この作戦では戦果よりも確実な成功が求められました。そのため、太平洋上の空母から爆撃機を飛ばし、日本本土の空爆後はそのまま同盟国の中国(当時は中華民国)まで飛んで、中国大陸で機体を廃棄するという手段が採られています。指揮官のジミー・ドーリットルの名前から「ドーリットル空襲作戦」と名付けられ、一部で被撃墜機が出たものの、東京、横須賀、名古屋、神戸などへの空爆は見事に成功しました。

 この作戦の成功は米軍内の士気を高めただけでなく、日本軍部にも大きな衝撃を与えました。その衝撃を払拭するためか、日本軍部内でも報復として米本土への爆撃作戦が企図されることとなりました。

潜水艦からの出撃

 この時に日本軍が考え出した作戦は、潜水艦で米国西海岸へ近づき、潜水艦内に折り畳んで格納されている零式小型水上機を飛ばして海岸地帯の森林を爆撃し、山火事を引き起こすというものでした。

 作戦を実行するパイロットには、かねてより同機に熟練し、腕が高いと評判であった藤田信雄が選ばれることとなりました。

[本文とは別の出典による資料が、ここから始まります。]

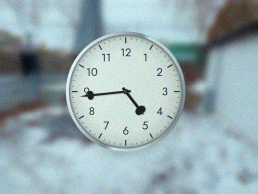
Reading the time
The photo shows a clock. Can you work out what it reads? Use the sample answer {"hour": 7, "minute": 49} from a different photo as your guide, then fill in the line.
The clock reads {"hour": 4, "minute": 44}
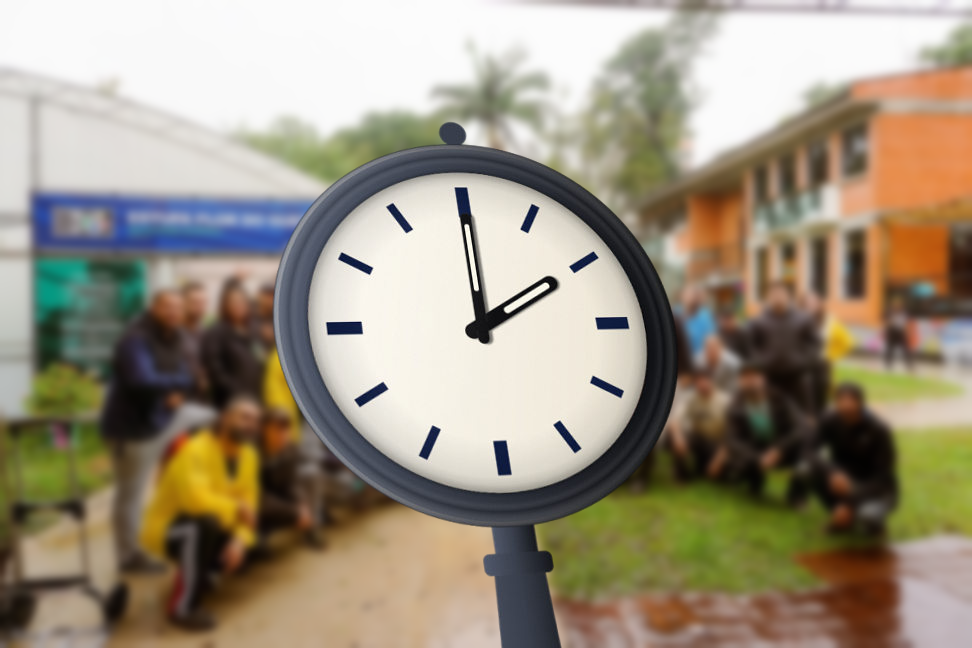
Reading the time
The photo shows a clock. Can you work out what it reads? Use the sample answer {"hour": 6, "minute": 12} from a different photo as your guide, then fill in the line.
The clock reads {"hour": 2, "minute": 0}
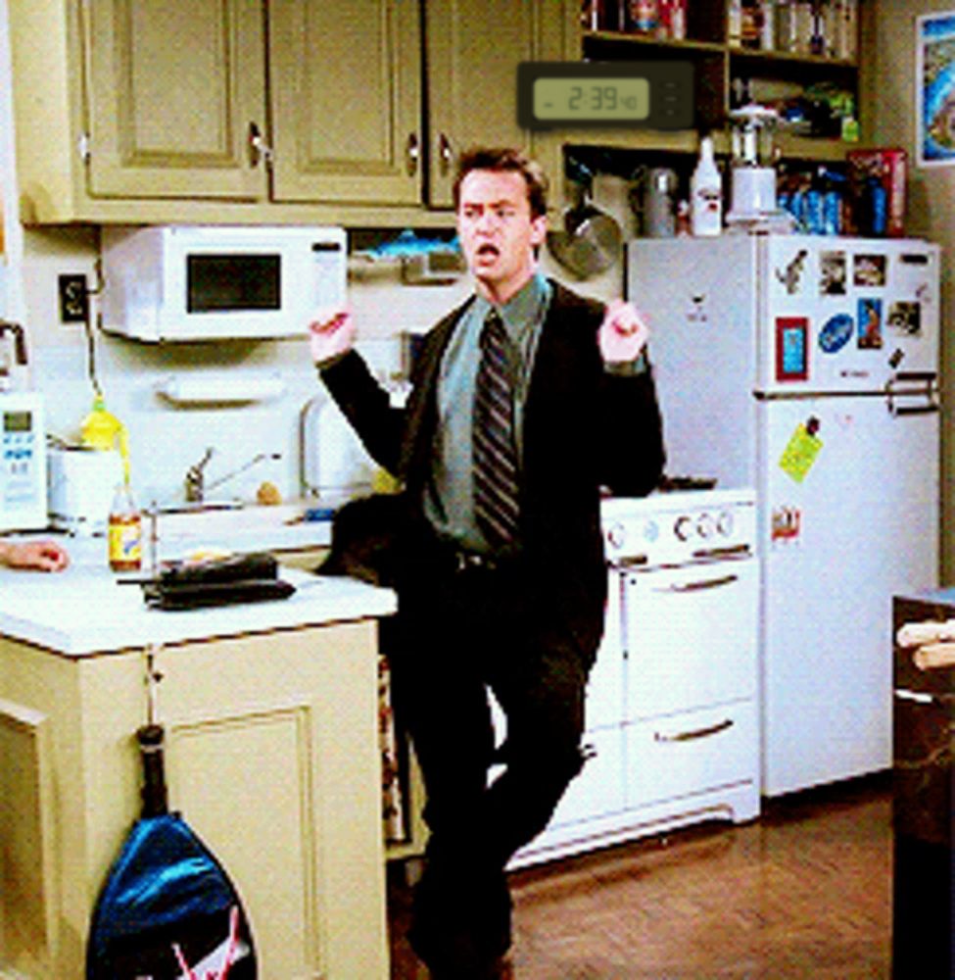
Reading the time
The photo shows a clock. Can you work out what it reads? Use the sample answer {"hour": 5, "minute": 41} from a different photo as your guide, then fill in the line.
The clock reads {"hour": 2, "minute": 39}
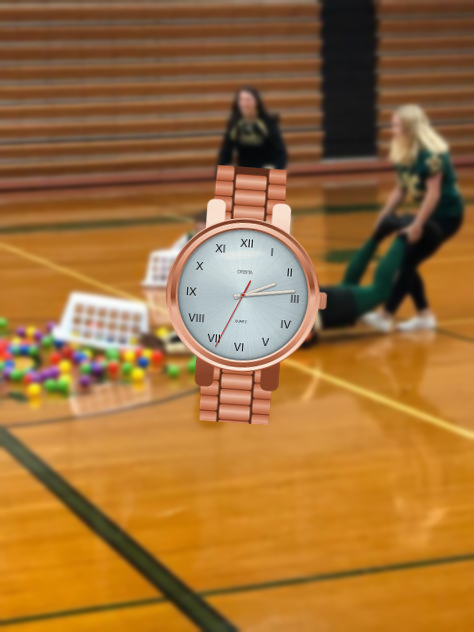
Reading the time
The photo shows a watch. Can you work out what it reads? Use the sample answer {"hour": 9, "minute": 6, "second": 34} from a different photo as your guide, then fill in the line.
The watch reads {"hour": 2, "minute": 13, "second": 34}
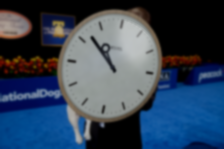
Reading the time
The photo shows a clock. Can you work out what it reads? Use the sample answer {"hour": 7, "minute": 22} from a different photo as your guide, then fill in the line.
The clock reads {"hour": 10, "minute": 52}
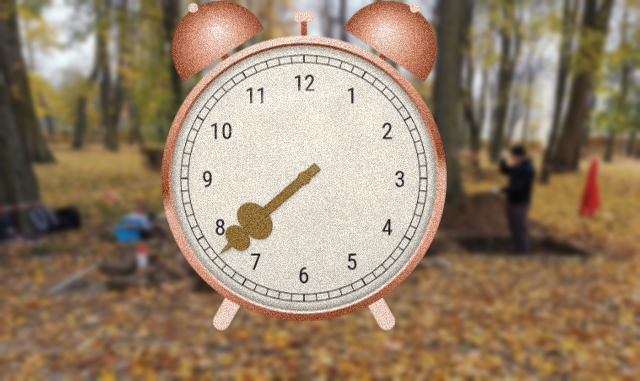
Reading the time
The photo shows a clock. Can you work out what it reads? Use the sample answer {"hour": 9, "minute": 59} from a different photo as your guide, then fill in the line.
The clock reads {"hour": 7, "minute": 38}
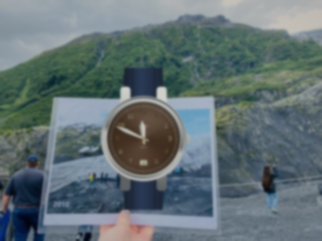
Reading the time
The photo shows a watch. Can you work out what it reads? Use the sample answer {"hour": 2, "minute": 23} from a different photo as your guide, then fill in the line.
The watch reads {"hour": 11, "minute": 49}
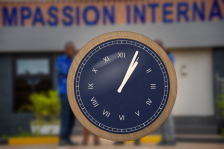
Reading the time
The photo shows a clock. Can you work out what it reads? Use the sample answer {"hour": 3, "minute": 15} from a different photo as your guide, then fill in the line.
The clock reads {"hour": 1, "minute": 4}
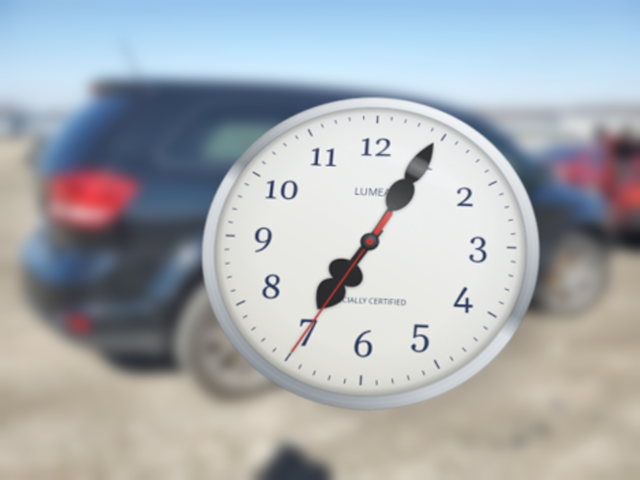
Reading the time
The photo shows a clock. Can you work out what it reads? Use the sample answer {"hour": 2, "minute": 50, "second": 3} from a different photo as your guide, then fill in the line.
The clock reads {"hour": 7, "minute": 4, "second": 35}
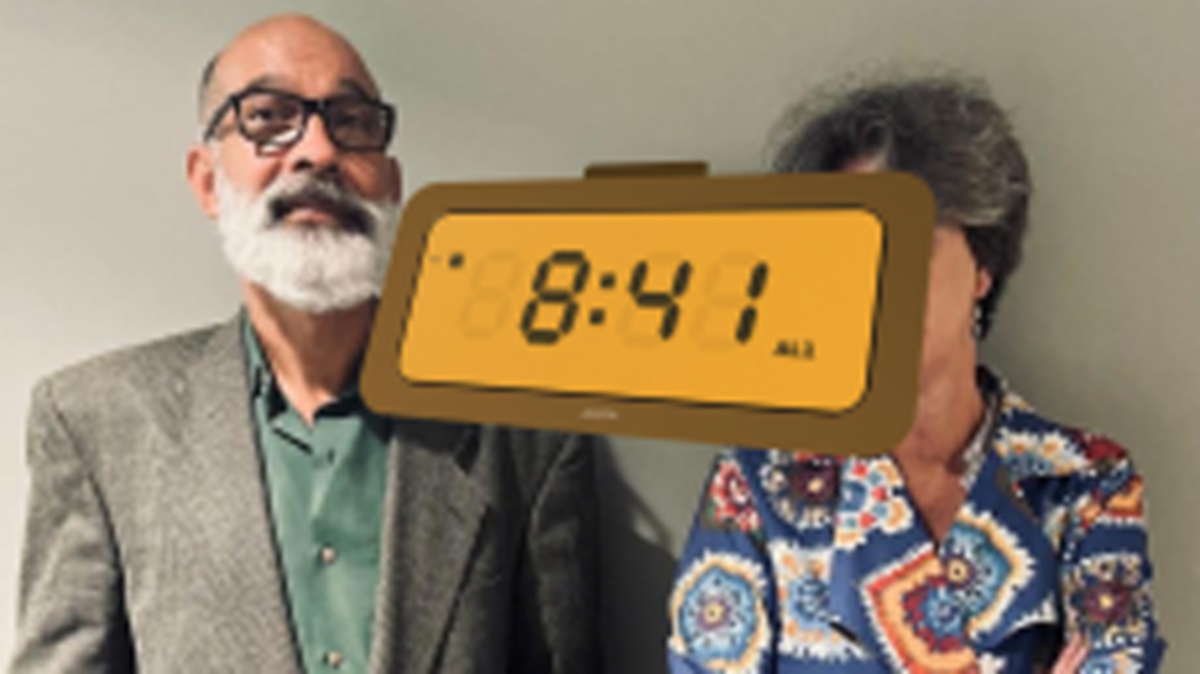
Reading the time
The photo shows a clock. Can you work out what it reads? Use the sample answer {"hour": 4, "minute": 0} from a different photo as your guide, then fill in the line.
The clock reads {"hour": 8, "minute": 41}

 こうしてパイロットに指名された藤田でしたが、その作戦内容の困難さから生還できる自信が持てず、遺書を書き残して出撃に臨んだといいます。当時、日本と米国西海岸との間に、潜水艦が燃料補給できる場所はありませんでした。また空爆の前後に米軍の警戒網に感知される可能性も高く、一撃を加えるだけならまだしも日本本土に帰還しなければならないことも含めると、非常に困難な作戦であったことは間違いないでしょう。

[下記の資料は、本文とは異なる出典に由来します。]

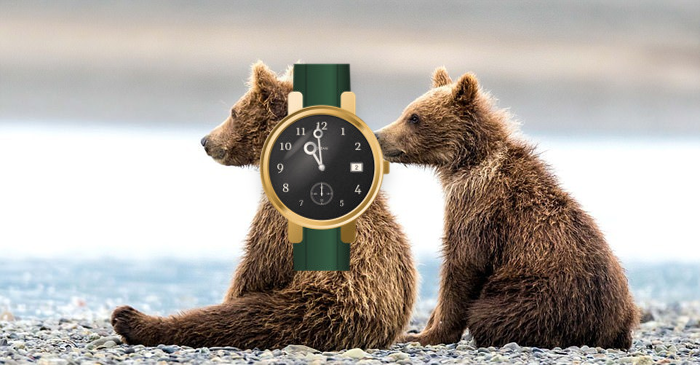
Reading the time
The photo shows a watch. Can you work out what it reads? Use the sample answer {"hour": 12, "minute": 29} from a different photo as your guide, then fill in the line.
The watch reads {"hour": 10, "minute": 59}
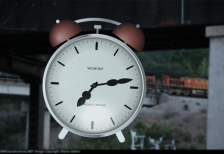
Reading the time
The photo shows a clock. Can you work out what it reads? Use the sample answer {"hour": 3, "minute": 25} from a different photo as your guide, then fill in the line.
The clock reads {"hour": 7, "minute": 13}
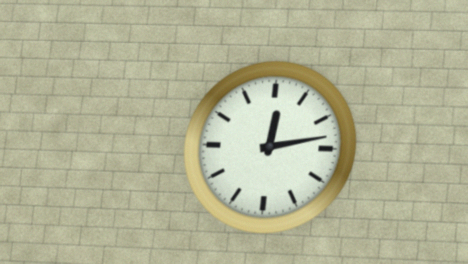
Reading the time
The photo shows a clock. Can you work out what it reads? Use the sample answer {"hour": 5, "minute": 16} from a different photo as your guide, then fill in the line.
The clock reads {"hour": 12, "minute": 13}
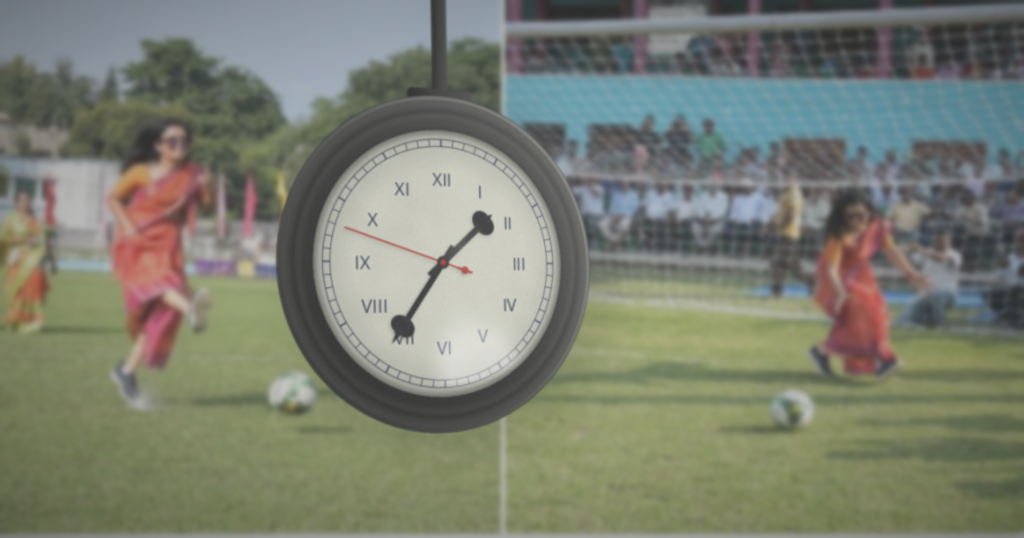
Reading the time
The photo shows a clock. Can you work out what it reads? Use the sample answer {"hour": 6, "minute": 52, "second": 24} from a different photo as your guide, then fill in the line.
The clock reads {"hour": 1, "minute": 35, "second": 48}
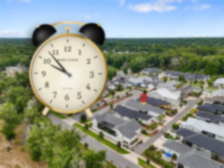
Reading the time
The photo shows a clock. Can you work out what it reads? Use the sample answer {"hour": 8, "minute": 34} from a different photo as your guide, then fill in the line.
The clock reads {"hour": 9, "minute": 53}
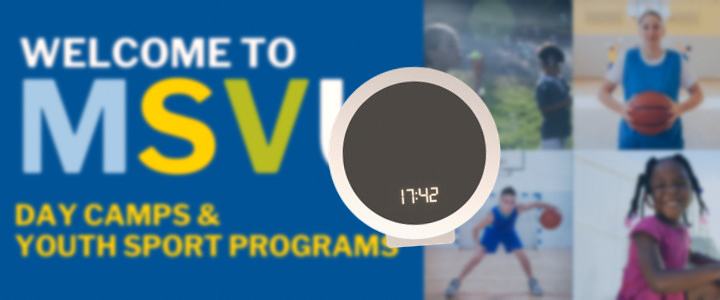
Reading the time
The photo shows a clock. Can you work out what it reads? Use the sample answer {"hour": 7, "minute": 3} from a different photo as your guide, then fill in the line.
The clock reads {"hour": 17, "minute": 42}
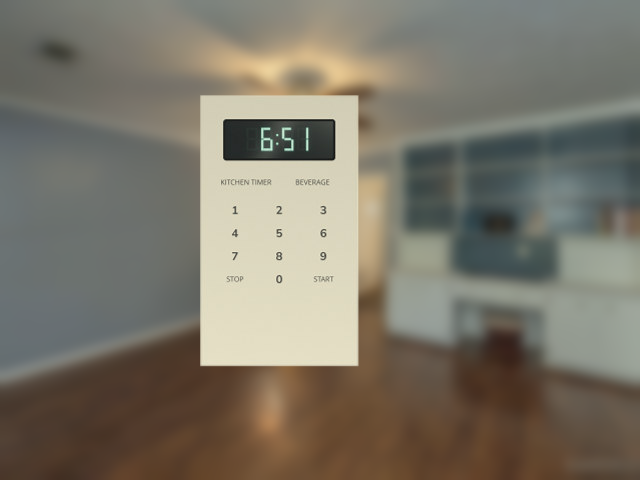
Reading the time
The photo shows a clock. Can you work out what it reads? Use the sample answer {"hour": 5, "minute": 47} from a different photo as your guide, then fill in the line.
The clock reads {"hour": 6, "minute": 51}
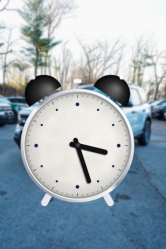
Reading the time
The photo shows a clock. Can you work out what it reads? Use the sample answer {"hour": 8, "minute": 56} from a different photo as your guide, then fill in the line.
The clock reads {"hour": 3, "minute": 27}
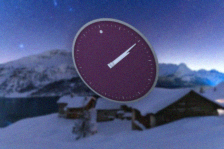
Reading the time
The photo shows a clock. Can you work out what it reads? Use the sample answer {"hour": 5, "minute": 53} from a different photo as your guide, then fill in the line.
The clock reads {"hour": 2, "minute": 10}
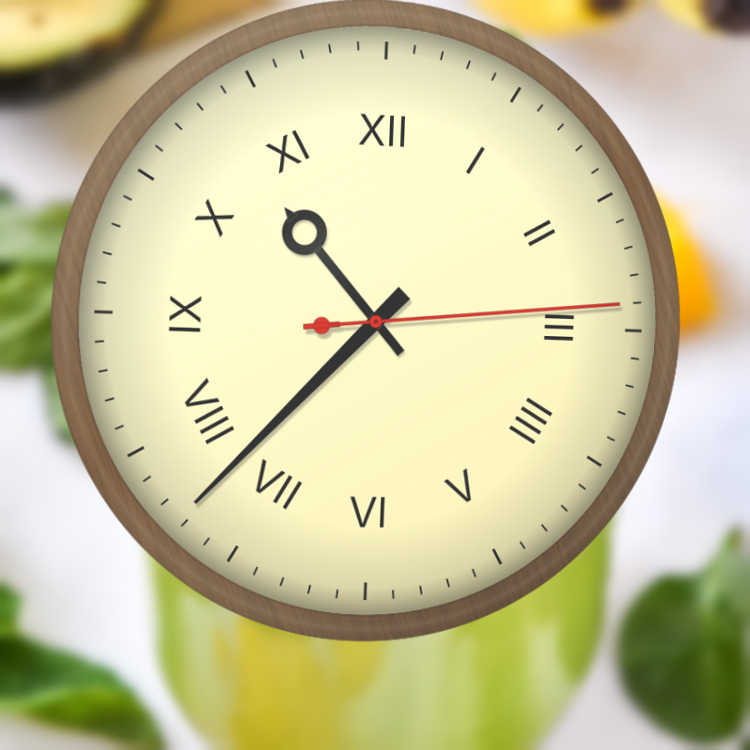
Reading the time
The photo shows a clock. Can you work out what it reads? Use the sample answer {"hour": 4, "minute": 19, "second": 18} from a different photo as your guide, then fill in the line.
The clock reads {"hour": 10, "minute": 37, "second": 14}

 それでも命令を受けた藤田は拒否することはせず、伊号第25潜水艦(「伊25」)に乗り込み、米本土へと旅立ちました。

空爆に成功し帰還するも・・・

 日本出発後、約1カ月の航海を経て、藤田の乗った伊25は無事に米国西海岸まで接近しました。満を持して9月9日、藤田は爆装した零式小型水上機に乗り込んで出撃し、オレゴン州の森林地帯に焼夷弾を落とすと、大過なく帰還することに成功しました。続いて9月29日にも出撃して、やはり前回同様に焼夷弾を投下した後、無事に伊25まで帰還しました。

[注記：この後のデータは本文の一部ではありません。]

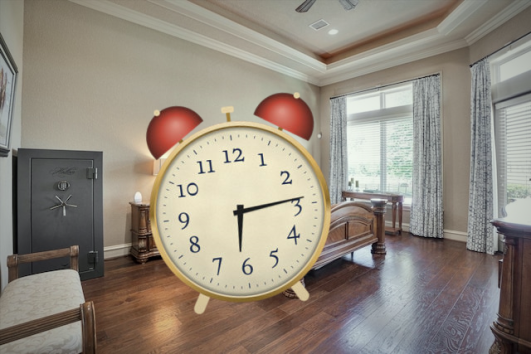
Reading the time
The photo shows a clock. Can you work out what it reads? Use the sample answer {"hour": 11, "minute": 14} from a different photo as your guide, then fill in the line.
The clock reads {"hour": 6, "minute": 14}
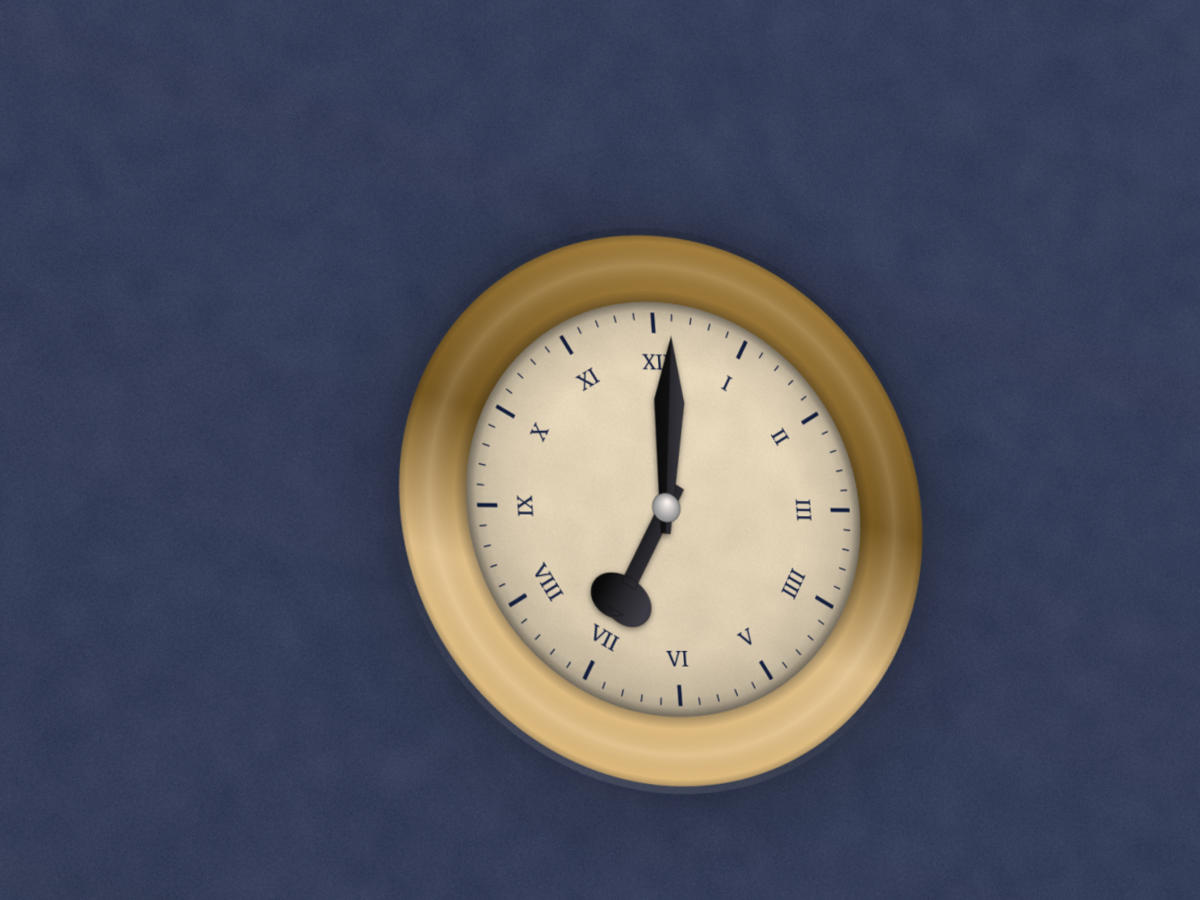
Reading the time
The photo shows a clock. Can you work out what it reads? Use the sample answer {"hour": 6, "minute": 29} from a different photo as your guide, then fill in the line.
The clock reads {"hour": 7, "minute": 1}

 三度目の攻撃も計画されていましたが天候不良により中止され、伊25は日本への帰路につきました。途中、ソ連の潜水艦を米軍の潜水艦と誤認して沈めるなどいくつか小規模の戦闘こそあったものの、懸念された米海軍の追跡などはなく、伊25は無事に日本本土への帰還を果たしました。